__Work to be completed__
Find and copy every line in the records that includes the string "which".

**** Records supplied

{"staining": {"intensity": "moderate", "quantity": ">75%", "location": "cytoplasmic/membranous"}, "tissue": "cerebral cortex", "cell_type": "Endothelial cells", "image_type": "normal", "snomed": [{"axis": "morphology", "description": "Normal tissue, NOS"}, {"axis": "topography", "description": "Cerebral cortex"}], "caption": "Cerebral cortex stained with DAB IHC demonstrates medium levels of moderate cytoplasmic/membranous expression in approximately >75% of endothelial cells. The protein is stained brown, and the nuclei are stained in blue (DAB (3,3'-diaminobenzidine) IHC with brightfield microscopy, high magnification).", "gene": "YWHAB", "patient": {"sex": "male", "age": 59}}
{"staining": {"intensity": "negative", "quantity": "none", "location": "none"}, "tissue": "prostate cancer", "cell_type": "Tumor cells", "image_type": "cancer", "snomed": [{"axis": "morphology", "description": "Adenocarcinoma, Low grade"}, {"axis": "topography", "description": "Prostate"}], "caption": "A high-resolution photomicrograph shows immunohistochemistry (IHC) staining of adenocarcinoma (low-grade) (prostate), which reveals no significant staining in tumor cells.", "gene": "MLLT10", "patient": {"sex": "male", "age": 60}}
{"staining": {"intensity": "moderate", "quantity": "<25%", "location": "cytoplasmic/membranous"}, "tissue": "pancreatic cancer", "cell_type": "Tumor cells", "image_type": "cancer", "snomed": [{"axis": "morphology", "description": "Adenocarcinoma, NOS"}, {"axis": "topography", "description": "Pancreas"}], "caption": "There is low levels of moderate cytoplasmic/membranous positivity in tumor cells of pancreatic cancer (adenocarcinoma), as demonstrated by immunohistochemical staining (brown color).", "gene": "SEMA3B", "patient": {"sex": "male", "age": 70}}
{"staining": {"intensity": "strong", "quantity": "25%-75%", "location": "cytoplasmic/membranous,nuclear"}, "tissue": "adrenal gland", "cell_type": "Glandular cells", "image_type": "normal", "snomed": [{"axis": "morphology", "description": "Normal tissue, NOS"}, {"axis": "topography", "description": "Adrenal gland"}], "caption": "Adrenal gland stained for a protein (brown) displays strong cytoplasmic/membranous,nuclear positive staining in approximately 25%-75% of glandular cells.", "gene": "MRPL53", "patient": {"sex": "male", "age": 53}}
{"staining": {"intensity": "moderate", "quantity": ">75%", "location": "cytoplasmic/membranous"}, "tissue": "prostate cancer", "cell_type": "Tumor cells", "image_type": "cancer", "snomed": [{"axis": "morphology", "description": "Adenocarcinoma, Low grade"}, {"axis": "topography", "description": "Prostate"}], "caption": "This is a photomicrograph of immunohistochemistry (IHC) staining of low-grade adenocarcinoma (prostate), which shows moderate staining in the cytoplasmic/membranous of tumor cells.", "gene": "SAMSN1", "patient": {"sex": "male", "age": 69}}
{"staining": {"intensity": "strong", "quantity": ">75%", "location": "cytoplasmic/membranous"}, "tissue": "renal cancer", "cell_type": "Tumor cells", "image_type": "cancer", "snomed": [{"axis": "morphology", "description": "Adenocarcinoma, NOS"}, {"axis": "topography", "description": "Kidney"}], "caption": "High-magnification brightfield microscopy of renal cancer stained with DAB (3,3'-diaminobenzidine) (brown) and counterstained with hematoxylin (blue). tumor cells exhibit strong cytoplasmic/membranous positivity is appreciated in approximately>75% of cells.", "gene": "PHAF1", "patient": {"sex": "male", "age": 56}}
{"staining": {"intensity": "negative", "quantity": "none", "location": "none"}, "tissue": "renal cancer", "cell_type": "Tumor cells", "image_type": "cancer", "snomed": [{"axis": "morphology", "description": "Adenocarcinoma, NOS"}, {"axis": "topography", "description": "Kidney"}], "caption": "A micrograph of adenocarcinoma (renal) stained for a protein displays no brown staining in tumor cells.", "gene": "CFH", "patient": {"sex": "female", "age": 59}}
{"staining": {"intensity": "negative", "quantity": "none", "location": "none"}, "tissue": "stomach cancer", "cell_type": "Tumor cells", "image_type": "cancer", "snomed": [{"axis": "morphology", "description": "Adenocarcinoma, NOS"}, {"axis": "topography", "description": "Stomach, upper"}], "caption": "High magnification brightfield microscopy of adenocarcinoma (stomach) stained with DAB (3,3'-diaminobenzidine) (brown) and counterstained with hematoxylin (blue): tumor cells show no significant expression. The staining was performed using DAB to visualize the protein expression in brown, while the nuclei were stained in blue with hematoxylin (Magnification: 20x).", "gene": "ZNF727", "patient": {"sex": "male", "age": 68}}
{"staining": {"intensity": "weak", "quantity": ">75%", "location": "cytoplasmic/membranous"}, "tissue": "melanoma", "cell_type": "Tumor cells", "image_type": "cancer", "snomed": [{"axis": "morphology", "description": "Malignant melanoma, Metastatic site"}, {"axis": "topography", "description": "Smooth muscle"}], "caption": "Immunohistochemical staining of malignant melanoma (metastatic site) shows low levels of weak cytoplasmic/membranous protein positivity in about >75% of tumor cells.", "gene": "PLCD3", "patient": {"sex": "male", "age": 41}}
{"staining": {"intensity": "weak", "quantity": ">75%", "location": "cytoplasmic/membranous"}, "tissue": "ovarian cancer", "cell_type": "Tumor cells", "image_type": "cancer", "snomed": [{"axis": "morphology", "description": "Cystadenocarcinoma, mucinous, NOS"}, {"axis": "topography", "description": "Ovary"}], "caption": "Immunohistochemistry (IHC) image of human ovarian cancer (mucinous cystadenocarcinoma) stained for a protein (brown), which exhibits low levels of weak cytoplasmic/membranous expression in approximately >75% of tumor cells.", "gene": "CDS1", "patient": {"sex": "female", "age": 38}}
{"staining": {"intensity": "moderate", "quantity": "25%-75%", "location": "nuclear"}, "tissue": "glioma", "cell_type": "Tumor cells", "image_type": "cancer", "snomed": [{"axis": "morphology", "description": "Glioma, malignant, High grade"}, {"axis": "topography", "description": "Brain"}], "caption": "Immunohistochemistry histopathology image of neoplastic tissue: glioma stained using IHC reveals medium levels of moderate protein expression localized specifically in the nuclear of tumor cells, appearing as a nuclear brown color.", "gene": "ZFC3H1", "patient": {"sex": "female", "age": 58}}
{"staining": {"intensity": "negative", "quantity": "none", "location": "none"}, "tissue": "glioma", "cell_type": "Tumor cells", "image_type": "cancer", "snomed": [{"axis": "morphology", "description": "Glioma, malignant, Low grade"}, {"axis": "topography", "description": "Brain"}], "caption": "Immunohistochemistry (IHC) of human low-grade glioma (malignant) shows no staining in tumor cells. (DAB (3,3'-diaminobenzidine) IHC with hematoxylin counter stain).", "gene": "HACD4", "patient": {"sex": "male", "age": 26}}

********

__Expected answer__
{"staining": {"intensity": "negative", "quantity": "none", "location": "none"}, "tissue": "prostate cancer", "cell_type": "Tumor cells", "image_type": "cancer", "snomed": [{"axis": "morphology", "description": "Adenocarcinoma, Low grade"}, {"axis": "topography", "description": "Prostate"}], "caption": "A high-resolution photomicrograph shows immunohistochemistry (IHC) staining of adenocarcinoma (low-grade) (prostate), which reveals no significant staining in tumor cells.", "gene": "MLLT10", "patient": {"sex": "male", "age": 60}}
{"staining": {"intensity": "moderate", "quantity": ">75%", "location": "cytoplasmic/membranous"}, "tissue": "prostate cancer", "cell_type": "Tumor cells", "image_type": "cancer", "snomed": [{"axis": "morphology", "description": "Adenocarcinoma, Low grade"}, {"axis": "topography", "description": "Prostate"}], "caption": "This is a photomicrograph of immunohistochemistry (IHC) staining of low-grade adenocarcinoma (prostate), which shows moderate staining in the cytoplasmic/membranous of tumor cells.", "gene": "SAMSN1", "patient": {"sex": "male", "age": 69}}
{"staining": {"intensity": "weak", "quantity": ">75%", "location": "cytoplasmic/membranous"}, "tissue": "ovarian cancer", "cell_type": "Tumor cells", "image_type": "cancer", "snomed": [{"axis": "morphology", "description": "Cystadenocarcinoma, mucinous, NOS"}, {"axis": "topography", "description": "Ovary"}], "caption": "Immunohistochemistry (IHC) image of human ovarian cancer (mucinous cystadenocarcinoma) stained for a protein (brown), which exhibits low levels of weak cytoplasmic/membranous expression in approximately >75% of tumor cells.", "gene": "CDS1", "patient": {"sex": "female", "age": 38}}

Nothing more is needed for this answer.